• **WHAT IS BEING ASKED**
Reproduce every text line of the records below character for character, and leave the pictures out of your answer.

[Text extractions at page level]

──────

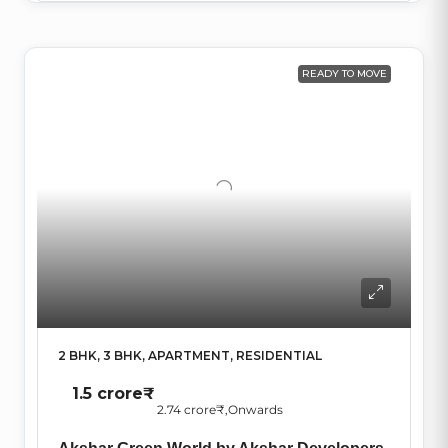
READY TO MOVE
2 BHK, 3 BHK, APARTMENT, RESIDENTIAL
1.5 crore₹
2.74 crore₹
,Onwards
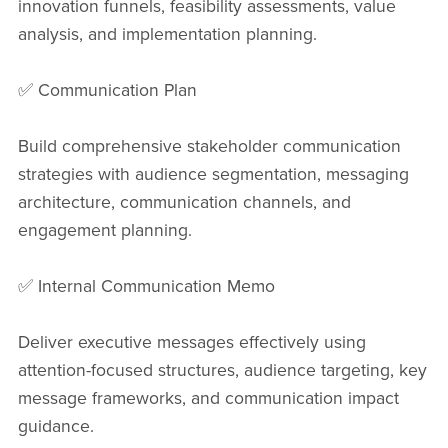
innovation funnels, feasibility assessments, value
analysis, and implementation planning.
✅ Communication Plan
Build comprehensive stakeholder communication
strategies with audience segmentation, messaging
architecture, communication channels, and
engagement planning.
✅ Internal Communication Memo
Deliver executive messages effectively using
attention-focused structures, audience targeting, key
message frameworks, and communication impact
guidance.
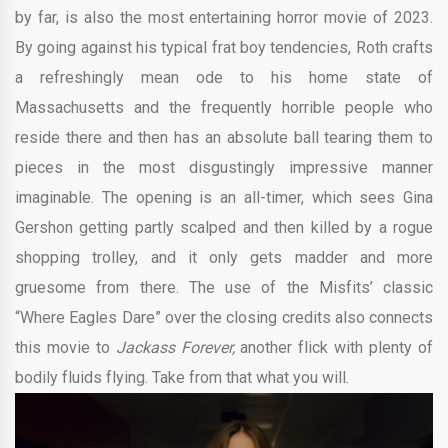
by far, is also the most entertaining horror movie of 2023.
By going against his typical frat boy tendencies, Roth crafts
a refreshingly mean ode to his home state of
Massachusetts and the frequently horrible people who
reside there and then has an absolute ball tearing them to
pieces in the most disgustingly impressive manner
imaginable. The opening is an all-timer, which sees Gina
Gershon getting partly scalped and then killed by a rogue
shopping trolley, and it only gets madder and more
gruesome from there. The use of the Misfits’ classic
“Where Eagles Dare” over the closing credits also connects
this movie to
Jackass Forever,
another flick with plenty of
bodily fluids flying. Take from that what you will.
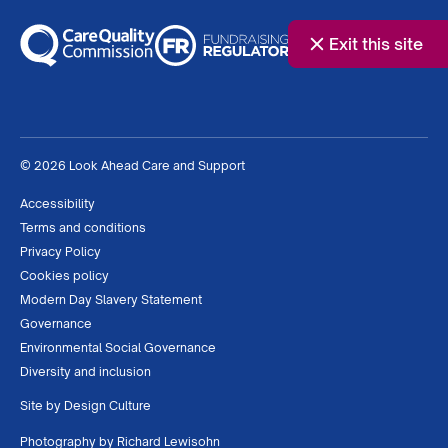
Exit this site
© 2026 Look Ahead Care and Support
Accessibility
Terms and conditions
Privacy Policy
Cookies policy
Modern Day Slavery Statement
Governance
Environmental Social Governance
Diversity and inclusion
Site by
Design Culture
Photography by
Richard Lewisohn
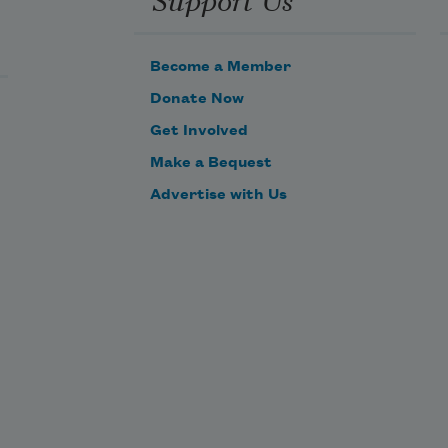
Quiet, the set is cleared and the 
long spaces grow still, dark.
Become a Member
Bitter scent of attempted, the light, 
Donate Now
the warm hatching eggs.
Get Involved
Make a Bequest
Advertise with Us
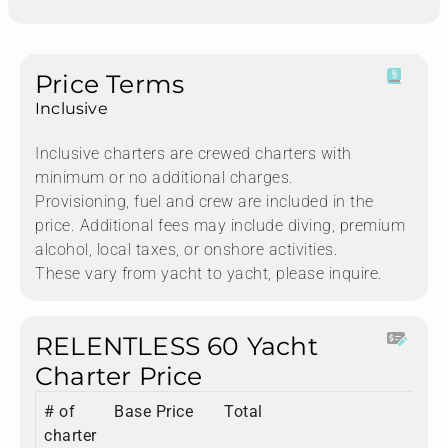
Price Terms
Inclusive
Inclusive charters are crewed charters with
minimum or no additional charges.
Provisioning, fuel and crew are included in the
price. Additional fees may include diving, premium
alcohol, local taxes, or onshore activities.
These vary from yacht to yacht, please inquire.
RELENTLESS 60 Yacht
Charter Price
# of
Base Price
Total
charter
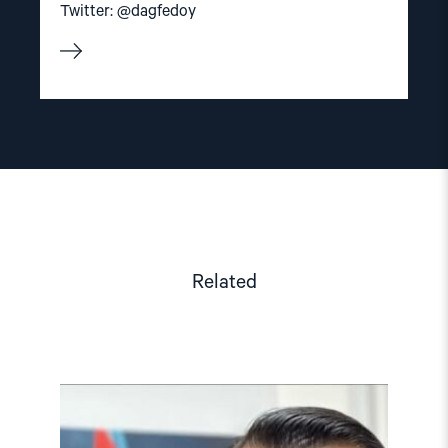
Twitter: @dagfedoy
Related
Read
article
"Azerbaijan:
Azer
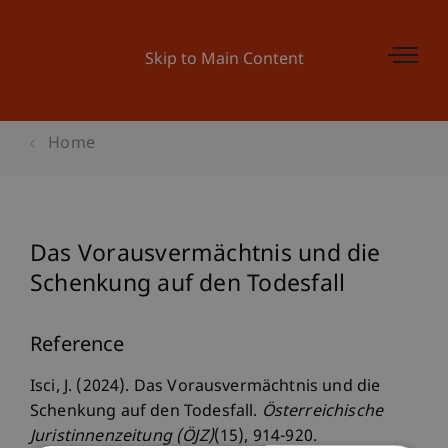
Skip to Main Content
Home
Das Vorausvermächtnis und die
Schenkung auf den Todesfall
Reference
Isci, J. (2024). Das Vorausvermächtnis und die
Schenkung auf den Todesfall.
Österreichische
Juristinnenzeitung (ÖJZ)
(15), 914-920.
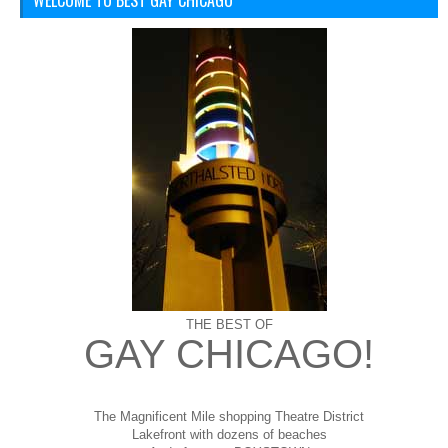
WELCOME TO BEST GAY CHICAGO
THE BEST OF
GAY CHICAGO!
The Magnificent Mile shopping
Theatre District
Lakefront with dozens of beaches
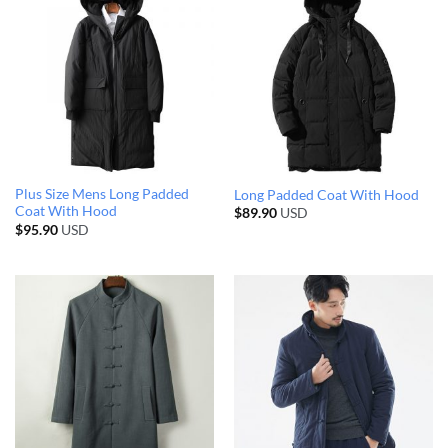
Plus Size Mens Long Padded
Long Padded Coat With Hood
Coat With Hood
$
89.90
USD
$
95.90
USD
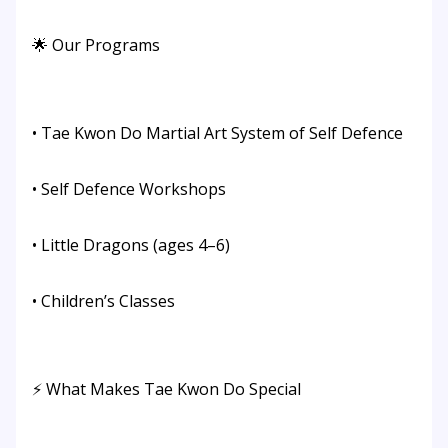
🌟 Our Programs
• Tae Kwon Do Martial Art System of Self Defence
• Self Defence Workshops
• Little Dragons (ages 4–6)
• Children’s Classes
⚡ What Makes Tae Kwon Do Special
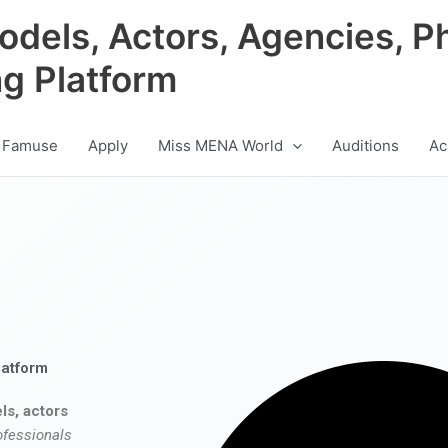
odels, Actors, Agencies, P
ng Platform
 Famuse
Apply
Miss MENA World
Auditions
Ac
latform
ls, actors
ofessionals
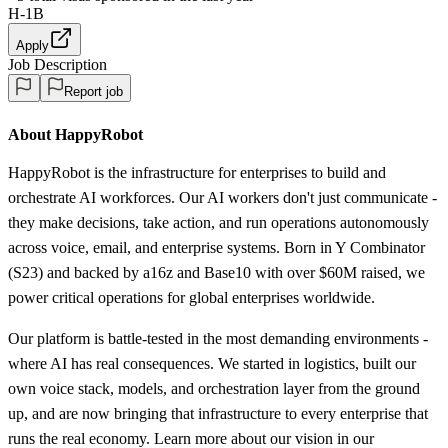
H-1B
Apply
Job Description
Report job
About HappyRobot
HappyRobot is the infrastructure for enterprises to build and
orchestrate AI workforces. Our AI workers don't just communicate -
they make decisions, take action, and run operations autonomously
across voice, email, and enterprise systems. Born in Y Combinator
(S23) and backed by a16z and Base10 with over $60M raised, we
power critical operations for global enterprises worldwide.
Our platform is battle-tested in the most demanding environments -
where AI has real consequences. We started in logistics, built our
own voice stack, models, and orchestration layer from the ground
up, and are now bringing that infrastructure to every enterprise that
runs the real economy. Learn more about our vision in our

──────

• **FINISHED TASK**
READY TO MOVE
2 BHK, 3 BHK, APARTMENT, RESIDENTIAL
1.5 crore₹
2.74 crore₹
,Onwards
innovation funnels, feasibility assessments, value
analysis, and implementation planning.
✅ Communication Plan
Build comprehensive stakeholder communication
strategies with audience segmentation, messaging
architecture, communication channels, and
engagement planning.
✅ Internal Communication Memo
Deliver executive messages effectively using
attention-focused structures, audience targeting, key
message frameworks, and communication impact
guidance.
by far, is also the most entertaining horror movie of 2023.
By going against his typical frat boy tendencies, Roth crafts
a refreshingly mean ode to his home state of
Massachusetts and the frequently horrible people who
reside there and then has an absolute ball tearing them to
pieces in the most disgustingly impressive manner
imaginable. The opening is an all-timer, which sees Gina
Gershon getting partly scalped and then killed by a rogue
shopping trolley, and it only gets madder and more
gruesome from there. The use of the Misfits’ classic
“Where Eagles Dare” over the closing credits also connects
this movie to
Jackass Forever,
another flick with plenty of
bodily fluids flying. Take from that what you will.
Exit this site
© 2026 Look Ahead Care and Support
Accessibility
Terms and conditions
Privacy Policy
Cookies policy
Modern Day Slavery Statement
Governance
Environmental Social Governance
Diversity and inclusion
Site by
Design Culture
Photography by
Richard Lewisohn
Quiet, the set is cleared and the 
long spaces grow still, dark.
Become a Member
Bitter scent of attempted, the light, 
Donate Now
the warm hatching eggs.
Get Involved
Make a Bequest
Advertise with Us
Price Terms
Inclusive
Inclusive charters are crewed charters with
minimum or no additional charges.
Provisioning, fuel and crew are included in the
price. Additional fees may include diving, premium
alcohol, local taxes, or onshore activities.
These vary from yacht to yacht, please inquire.
RELENTLESS 60 Yacht
Charter Price
# of
Base Price
Total
charter
Twitter: @dagfedoy
Related
Read
article
"Azerbaijan:
Azer
Skip to Main Content
Home
Das Vorausvermächtnis und die
Schenkung auf den Todesfall
Reference
Isci, J. (2024). Das Vorausvermächtnis und die
Schenkung auf den Todesfall.
Österreichische
Juristinnenzeitung (ÖJZ)
(15), 914-920.
WELCOME TO BEST GAY CHICAGO
THE BEST OF
GAY CHICAGO!
The Magnificent Mile shopping
Theatre District
Lakefront with dozens of beaches
Plus Size Mens Long Padded
Long Padded Coat With Hood
Coat With Hood
$
89.90
USD
$
95.90
USD
🌟 Our Programs
• Tae Kwon Do Martial Art System of Self Defence
• Self Defence Workshops
• Little Dragons (ages 4–6)
• Children’s Classes
⚡ What Makes Tae Kwon Do Special
odels, Actors, Agencies, P
ng Platform
 Famuse
Apply
Miss MENA World
Auditions
Ac
latform
ls, actors
ofessionals
H-1B
Apply
Job Description
Report job
About HappyRobot
HappyRobot is the infrastructure for enterprises to build and
orchestrate AI workforces. Our AI workers don't just communicate -
they make decisions, take action, and run operations autonomously
across voice, email, and enterprise systems. Born in Y Combinator
(S23) and backed by a16z and Base10 with over $60M raised, we
power critical operations for global enterprises worldwide.
Our platform is battle-tested in the most demanding environments -
where AI has real consequences. We started in logistics, built our
own voice stack, models, and orchestration layer from the ground
up, and are now bringing that infrastructure to every enterprise that
runs the real economy. Learn more about our vision in our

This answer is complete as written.